Turn all of the lines below into a Markdown table with columns Row and Text. Give each line its own numbered row and leave out any blank lines.

───── Records for this task

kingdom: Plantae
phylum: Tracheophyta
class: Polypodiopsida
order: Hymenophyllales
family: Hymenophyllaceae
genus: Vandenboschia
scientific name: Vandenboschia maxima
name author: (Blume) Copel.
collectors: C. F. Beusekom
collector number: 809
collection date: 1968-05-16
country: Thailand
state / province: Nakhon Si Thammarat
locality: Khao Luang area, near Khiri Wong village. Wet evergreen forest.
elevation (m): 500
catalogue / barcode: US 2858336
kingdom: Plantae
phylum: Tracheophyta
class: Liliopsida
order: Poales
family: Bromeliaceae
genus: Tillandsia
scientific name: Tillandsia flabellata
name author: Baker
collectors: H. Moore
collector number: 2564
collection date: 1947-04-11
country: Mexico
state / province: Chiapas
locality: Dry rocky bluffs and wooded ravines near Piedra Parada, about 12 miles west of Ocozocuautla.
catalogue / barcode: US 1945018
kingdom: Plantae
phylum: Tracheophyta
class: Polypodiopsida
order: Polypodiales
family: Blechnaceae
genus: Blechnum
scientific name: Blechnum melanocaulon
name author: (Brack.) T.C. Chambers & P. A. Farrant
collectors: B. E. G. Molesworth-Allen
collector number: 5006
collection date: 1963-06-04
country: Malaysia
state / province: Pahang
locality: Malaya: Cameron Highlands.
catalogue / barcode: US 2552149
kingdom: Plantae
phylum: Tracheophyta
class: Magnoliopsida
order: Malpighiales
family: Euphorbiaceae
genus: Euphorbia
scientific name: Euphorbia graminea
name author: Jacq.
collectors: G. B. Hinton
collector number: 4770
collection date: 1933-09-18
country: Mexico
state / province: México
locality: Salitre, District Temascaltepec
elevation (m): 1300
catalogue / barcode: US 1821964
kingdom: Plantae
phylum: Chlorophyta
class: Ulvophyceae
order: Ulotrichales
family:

──────────

*Response*.
| Row | Text |
|---|---|
| 1 | kingdom: Plantae |
| 2 | phylum: Tracheophyta |
| 3 | class: Polypodiopsida |
| 4 | order: Hymenophyllales |
| 5 | family: Hymenophyllaceae |
| 6 | genus: Vandenboschia |
| 7 | scientific name: Vandenboschia maxima |
| 8 | name author: (Blume) Copel. |
| 9 | collectors: C. F. Beusekom |
| 10 | collector number: 809 |
| 11 | collection date: 1968-05-16 |
| 12 | country: Thailand |
| 13 | state / province: Nakhon Si Thammarat |
| 14 | locality: Khao Luang area, near Khiri Wong village. Wet evergreen forest. |
| 15 | elevation (m): 500 |
| 16 | catalogue / barcode: US 2858336 |
| 17 | kingdom: Plantae |
| 18 | phylum: Tracheophyta |
| 19 | class: Liliopsida |
| 20 | order: Poales |
| 21 | family: Bromeliaceae |
| 22 | genus: Tillandsia |
| 23 | scientific name: Tillandsia flabellata |
| 24 | name author: Baker |
| 25 | collectors: H. Moore |
| 26 | collector number: 2564 |
| 27 | collection date: 1947-04-11 |
| 28 | country: Mexico |
| 29 | state / province: Chiapas |
| 30 | locality: Dry rocky bluffs and wooded ravines near Piedra Parada, about 12 miles west of Ocozocuautla. |
| 31 | catalogue / barcode: US 1945018 |
| 32 | kingdom: Plantae |
| 33 | phylum: Tracheophyta |
| 34 | class: Polypodiopsida |
| 35 | order: Polypodiales |
| 36 | family: Blechnaceae |
| 37 | genus: Blechnum |
| 38 | scientific name: Blechnum melanocaulon |
| 39 | name author: (Brack.) T.C. Chambers & P. A. Farrant |
| 40 | collectors: B. E. G. Molesworth-Allen |
| 41 | collector number: 5006 |
| 42 | collection date: 1963-06-04 |
| 43 | country: Malaysia |
| 44 | state / province: Pahang |
| 45 | locality: Malaya: Cameron Highlands. |
| 46 | catalogue / barcode: US 2552149 |
| 47 | kingdom: Plantae |
| 48 | phylum: Tracheophyta |
| 49 | class: Magnoliopsida |
| 50 | order: Malpighiales |
| 51 | family: Euphorbiaceae |
| 52 | genus: Euphorbia |
| 53 | scientific name: Euphorbia graminea |
| 54 | name author: Jacq. |
| 55 | collectors: G. B. Hinton |
| 56 | collector number: 4770 |
| 57 | collection date: 1933-09-18 |
| 58 | country: Mexico |
| 59 | state / province: México |
| 60 | locality: Salitre, District Temascaltepec |
| 61 | elevation (m): 1300 |
| 62 | catalogue / barcode: US 1821964 |
| 63 | kingdom: Plantae |
| 64 | phylum: Chlorophyta |
| 65 | class: Ulvophyceae |
| 66 | order: Ulotrichales |
| 67 | family: |